• _Task brief_: Copy out everything from the start of the rows down to the line containing "Skip to main content", both ends included, reproducing each line without any change.

*** Opening of Data provided ***

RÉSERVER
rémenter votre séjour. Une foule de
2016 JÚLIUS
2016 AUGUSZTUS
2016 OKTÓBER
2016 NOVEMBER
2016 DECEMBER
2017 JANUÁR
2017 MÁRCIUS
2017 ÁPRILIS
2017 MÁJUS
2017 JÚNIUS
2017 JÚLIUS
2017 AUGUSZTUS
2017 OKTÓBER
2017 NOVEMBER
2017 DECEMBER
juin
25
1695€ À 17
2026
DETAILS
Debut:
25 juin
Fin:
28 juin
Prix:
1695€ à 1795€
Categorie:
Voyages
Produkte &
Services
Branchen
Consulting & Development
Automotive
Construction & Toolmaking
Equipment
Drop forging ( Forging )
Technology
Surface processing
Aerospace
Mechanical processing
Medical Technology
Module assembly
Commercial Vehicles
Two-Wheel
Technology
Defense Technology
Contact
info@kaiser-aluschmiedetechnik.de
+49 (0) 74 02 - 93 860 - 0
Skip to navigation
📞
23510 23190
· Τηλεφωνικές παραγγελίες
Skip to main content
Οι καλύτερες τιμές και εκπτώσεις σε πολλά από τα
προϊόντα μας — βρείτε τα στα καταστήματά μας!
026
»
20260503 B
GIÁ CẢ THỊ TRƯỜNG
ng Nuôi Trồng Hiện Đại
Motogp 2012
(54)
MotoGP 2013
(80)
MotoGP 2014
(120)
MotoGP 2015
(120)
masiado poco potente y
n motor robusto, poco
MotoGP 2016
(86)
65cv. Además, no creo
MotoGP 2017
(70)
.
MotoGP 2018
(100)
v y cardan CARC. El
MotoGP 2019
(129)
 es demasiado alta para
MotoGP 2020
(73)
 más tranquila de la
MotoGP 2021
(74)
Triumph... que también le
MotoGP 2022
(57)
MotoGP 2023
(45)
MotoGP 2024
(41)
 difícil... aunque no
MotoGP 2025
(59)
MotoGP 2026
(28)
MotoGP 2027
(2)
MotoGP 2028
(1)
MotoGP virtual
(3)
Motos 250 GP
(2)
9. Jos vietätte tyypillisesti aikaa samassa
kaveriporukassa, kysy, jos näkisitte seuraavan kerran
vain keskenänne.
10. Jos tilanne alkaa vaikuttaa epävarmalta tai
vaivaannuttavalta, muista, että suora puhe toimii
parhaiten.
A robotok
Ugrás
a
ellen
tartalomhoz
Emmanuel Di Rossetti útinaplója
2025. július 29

*** Close of Data provided ***

• _Task answer_:
RÉSERVER
rémenter votre séjour. Une foule de
2016 JÚLIUS
2016 AUGUSZTUS
2016 OKTÓBER
2016 NOVEMBER
2016 DECEMBER
2017 JANUÁR
2017 MÁRCIUS
2017 ÁPRILIS
2017 MÁJUS
2017 JÚNIUS
2017 JÚLIUS
2017 AUGUSZTUS
2017 OKTÓBER
2017 NOVEMBER
2017 DECEMBER
juin
25
1695€ À 17
2026
DETAILS
Debut:
25 juin
Fin:
28 juin
Prix:
1695€ à 1795€
Categorie:
Voyages
Produkte &
Services
Branchen
Consulting & Development
Automotive
Construction & Toolmaking
Equipment
Drop forging ( Forging )
Technology
Surface processing
Aerospace
Mechanical processing
Medical Technology
Module assembly
Commercial Vehicles
Two-Wheel
Technology
Defense Technology
Contact
info@kaiser-aluschmiedetechnik.de
+49 (0) 74 02 - 93 860 - 0
Skip to navigation
📞
23510 23190
· Τηλεφωνικές παραγγελίες
Skip to main content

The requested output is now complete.